The Bank of Thailand (BoT)’s Monetary Policy Committee last week announced the adjustment of the country’s gross domestic product (GDP) this year from the originally projected 4 percent to 3 percent due to the sluggish economy.
BoT spokesperson Roong Mallikamas said non-performing loans have been low – a positive sign thanks to caution among lenders and borrowers, and households’ disciplined spending.
Commercial banks have been more careful in extending loans to help small- and medium-sized customers in operating their businesses, she said.
The growth of household debts has been slow since early this year, mainly from loans on car purchases, tourism and education.
She said the inflation rate has not lowered, but slightly increased last month to 1.93 percent from 1.67 percent in December, partly resulting from energy costs.

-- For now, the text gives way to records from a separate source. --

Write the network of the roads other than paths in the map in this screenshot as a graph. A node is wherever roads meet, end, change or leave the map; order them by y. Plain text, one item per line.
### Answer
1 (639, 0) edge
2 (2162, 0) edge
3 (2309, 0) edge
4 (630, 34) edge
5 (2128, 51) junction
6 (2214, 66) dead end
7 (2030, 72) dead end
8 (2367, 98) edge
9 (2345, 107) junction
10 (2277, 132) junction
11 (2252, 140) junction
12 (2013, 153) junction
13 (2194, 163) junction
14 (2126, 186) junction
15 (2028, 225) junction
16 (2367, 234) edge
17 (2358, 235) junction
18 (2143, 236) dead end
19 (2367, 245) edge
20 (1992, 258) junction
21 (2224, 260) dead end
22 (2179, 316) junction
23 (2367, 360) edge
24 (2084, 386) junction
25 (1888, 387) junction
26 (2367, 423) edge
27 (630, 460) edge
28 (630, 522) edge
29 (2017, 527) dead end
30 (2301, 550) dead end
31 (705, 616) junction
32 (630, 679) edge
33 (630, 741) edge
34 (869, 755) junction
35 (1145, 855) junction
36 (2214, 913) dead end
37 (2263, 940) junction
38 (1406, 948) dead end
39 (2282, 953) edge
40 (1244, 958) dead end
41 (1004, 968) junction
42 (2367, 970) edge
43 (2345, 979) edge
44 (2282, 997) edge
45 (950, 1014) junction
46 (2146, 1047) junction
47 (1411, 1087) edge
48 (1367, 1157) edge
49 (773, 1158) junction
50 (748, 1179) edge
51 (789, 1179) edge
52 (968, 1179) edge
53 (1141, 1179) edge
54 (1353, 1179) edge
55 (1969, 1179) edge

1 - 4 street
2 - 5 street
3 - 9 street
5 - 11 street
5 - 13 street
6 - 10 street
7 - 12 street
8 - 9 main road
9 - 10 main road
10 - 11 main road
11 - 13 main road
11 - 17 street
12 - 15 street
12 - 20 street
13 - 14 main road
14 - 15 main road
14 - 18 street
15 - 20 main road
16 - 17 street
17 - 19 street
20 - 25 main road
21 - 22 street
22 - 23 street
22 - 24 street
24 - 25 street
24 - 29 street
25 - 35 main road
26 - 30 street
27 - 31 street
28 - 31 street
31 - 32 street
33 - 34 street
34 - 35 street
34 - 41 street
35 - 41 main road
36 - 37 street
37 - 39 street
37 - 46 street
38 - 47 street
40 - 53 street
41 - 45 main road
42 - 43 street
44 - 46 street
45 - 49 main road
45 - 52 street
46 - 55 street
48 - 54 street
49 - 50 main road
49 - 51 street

Deflation is highly unlikely to materialize based on a 1.2 percent increase in the manufacturing price index last month due to a weakened exchange rate, the central bank spokesperson said.
Business operators predicted inflation in the next 12 months will be within the range of 3-4 percent, almost similar to cost increase – a factor that impedes them from setting product prices too high, but the BoT predicted this year’s inflation at 2-3 percent, said Roong.
She said the central bank spotted no unusual movement of capital and maneuvering of the currency since the general election.